Introduction

Pybankreader is actually two things in one:

  • rather generic structured text parser
  • implementation of select bank reports

This section is about the first part mainly, but it will also help you with understanding how things work so you can use the existing reports easily.

First, let’s introduce 3 main concepts, to be discussed later. The library uses three distinct abstractions that build one on each other:

report
The most high-level abstraction, representing usually one data file parsed by the library and loaded into memory. A report is constructed of multiple records, one record == one line in the file
record
Is a abstraction over a line of data (in a file or string, provided it’s delimited by \n characters.

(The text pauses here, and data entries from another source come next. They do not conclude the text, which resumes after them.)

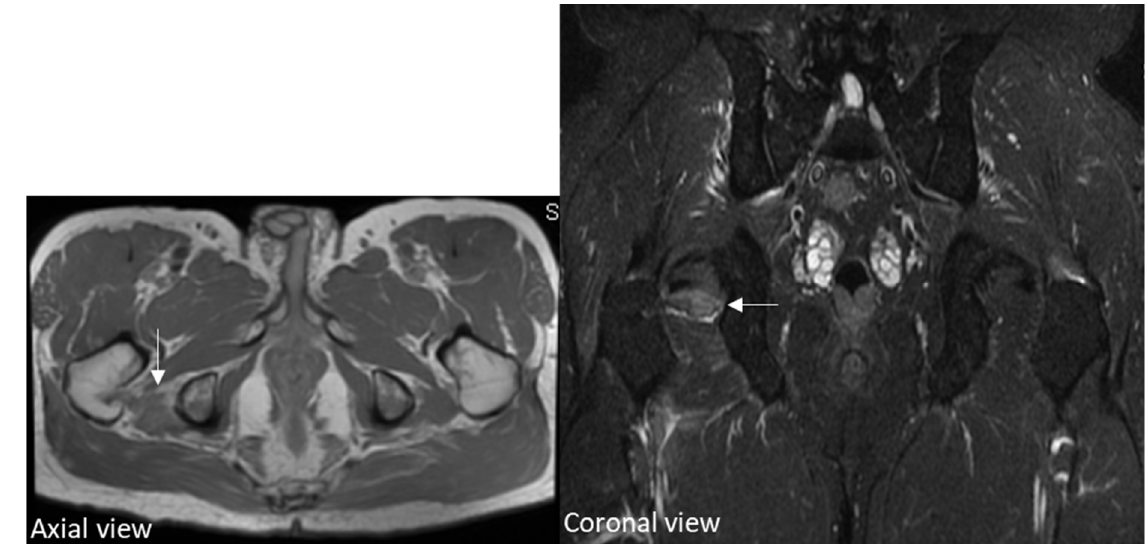
Figure 3. Coronal short tau inversion recovery images and axial proton-density weighted images of hip MRI. MRI scan demonstrated edematous change with an increased enhancement (arrow) of the right inferior gemellus muscle. Therefore, the right inferior gemellus muscle myositis was im- pressed.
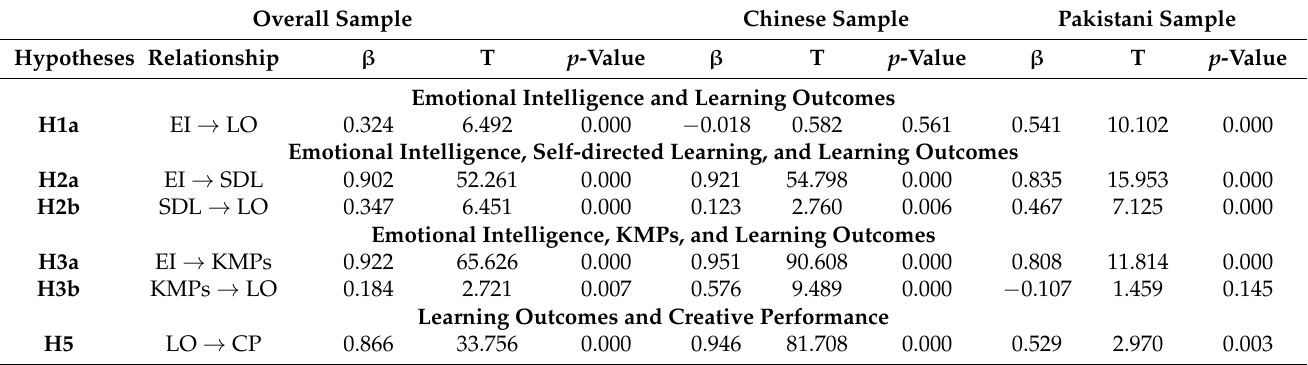
Table 7. Results of Structural Model Path Coefficient (Direct Relationships).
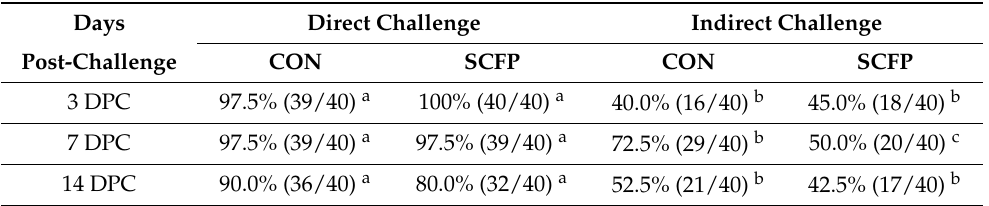
Table 3. Prevalence and number of SE-positive ceca in pullets directly challenged and indirectly exposed to the challenge strain of SE.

A record consists of multiple fields, that are taken sequentialy from the start of the string to the end.
field
Represents basically a byte range in the record line with type and therefore automatic conversion to that type. A field would be for instance a pybankreader.fields.TimestampField

Now, whenever you want to use a report, you now know that it consist of a number of records, which themselves parse the data to fields. What does that mean is that you would usually invoke a report like this:

import pybankreader

with open('/file/path', 'r') as file:
    # Create the report instance, using one of the implemented reports
    report = pybankreader.GPCAccount(file)


# Look and the record 'header' and print the value of field 'consumer_name'
print report.header.consumer_name
>>> "John Doe"

for x in report.data:
   print x.ammount
>>> 1546

And that is really all there is to it!